2. Proposed diagnosis of PSP
(1) Prerequisites:
After 140 years of age;
2 the course of disease gradually progresses;
3 vertical upward or downward nuclear gaze palsy, the first year of the disease appeared obvious posture instability with repeated falls;
4 The above clinical manifestations cannot be explained by the diseases listed in the exclusion conditions.
(2) Auxiliary conditions and exclusion conditions: the same diagnostic criteria as the suspected PSP.
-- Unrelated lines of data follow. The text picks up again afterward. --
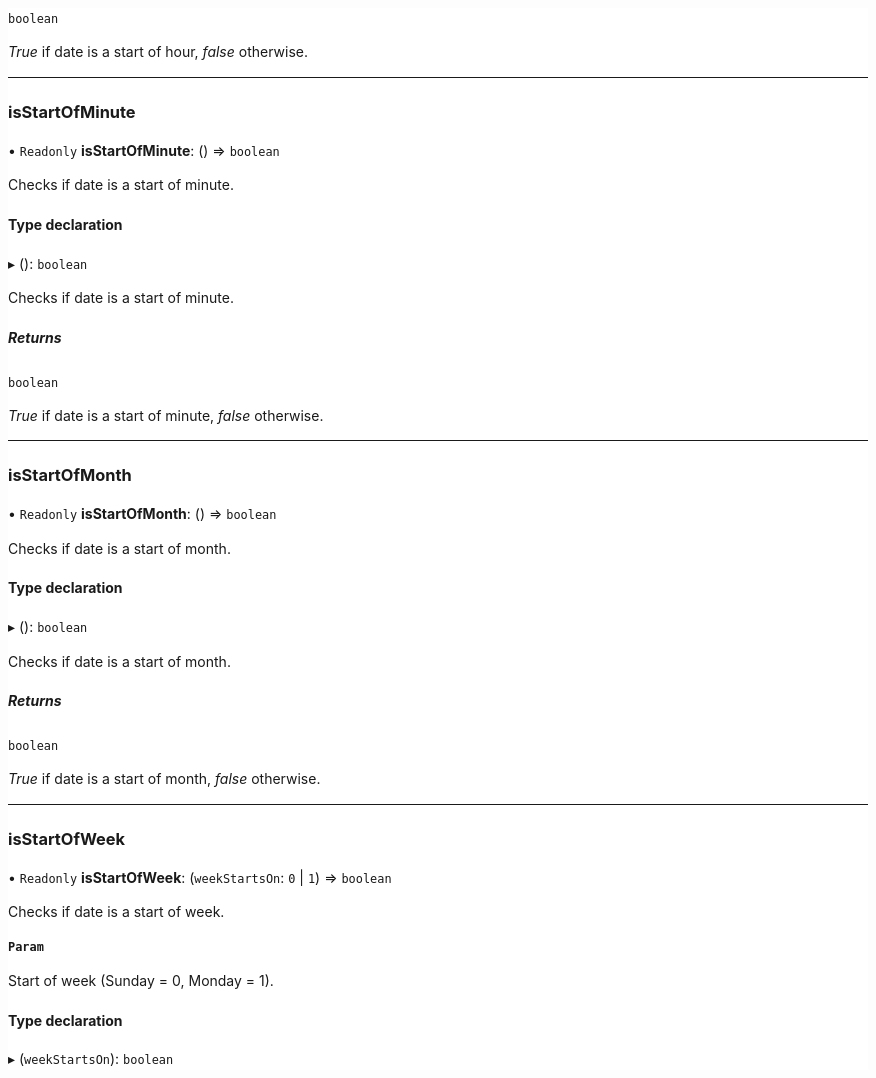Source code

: `boolean`

_True_ if date is a start of hour, _false_ otherwise.

___

### isStartOfMinute

• `Readonly` **isStartOfMinute**: () => `boolean`

Checks if date is a start of minute.

#### Type declaration

▸ (): `boolean`

Checks if date is a start of minute.

##### Returns

`boolean`

_True_ if date is a start of minute, _false_ otherwise.

___

### isStartOfMonth

• `Readonly` **isStartOfMonth**: () => `boolean`

Checks if date is a start of month.

#### Type declaration

▸ (): `boolean`

Checks if date is a start of month.

##### Returns

`boolean`

_True_ if date is a start of month, _false_ otherwise.

___

### isStartOfWeek

• `Readonly` **isStartOfWeek**: (`weekStartsOn`: ``0`` \| ``1``) => `boolean`

Checks if date is a start of week.

**`Param`**

Start of week (Sunday = 0, Monday = 1).

#### Type declaration

▸ (`weekStartsOn`): `boolean`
3. The diagnosis of PSP must be confirmed by histopathological examination.
Differential diagnosis
Clinically, PSP should be noted with PD, post-encephalitis or arteriosclerotic pseudo-Parkinson's syndrome, cortical basal ganglia degeneration (CBGD), (MS multisystem atrophy A), diffuse Lewy body disease (DLBD), Identification of Creutzfeldt-Jacob disease (CJD).
The material in this site is intended to be of general informational use and is not intended to constitute medical advice, probable diagnosis, or recommended treatments.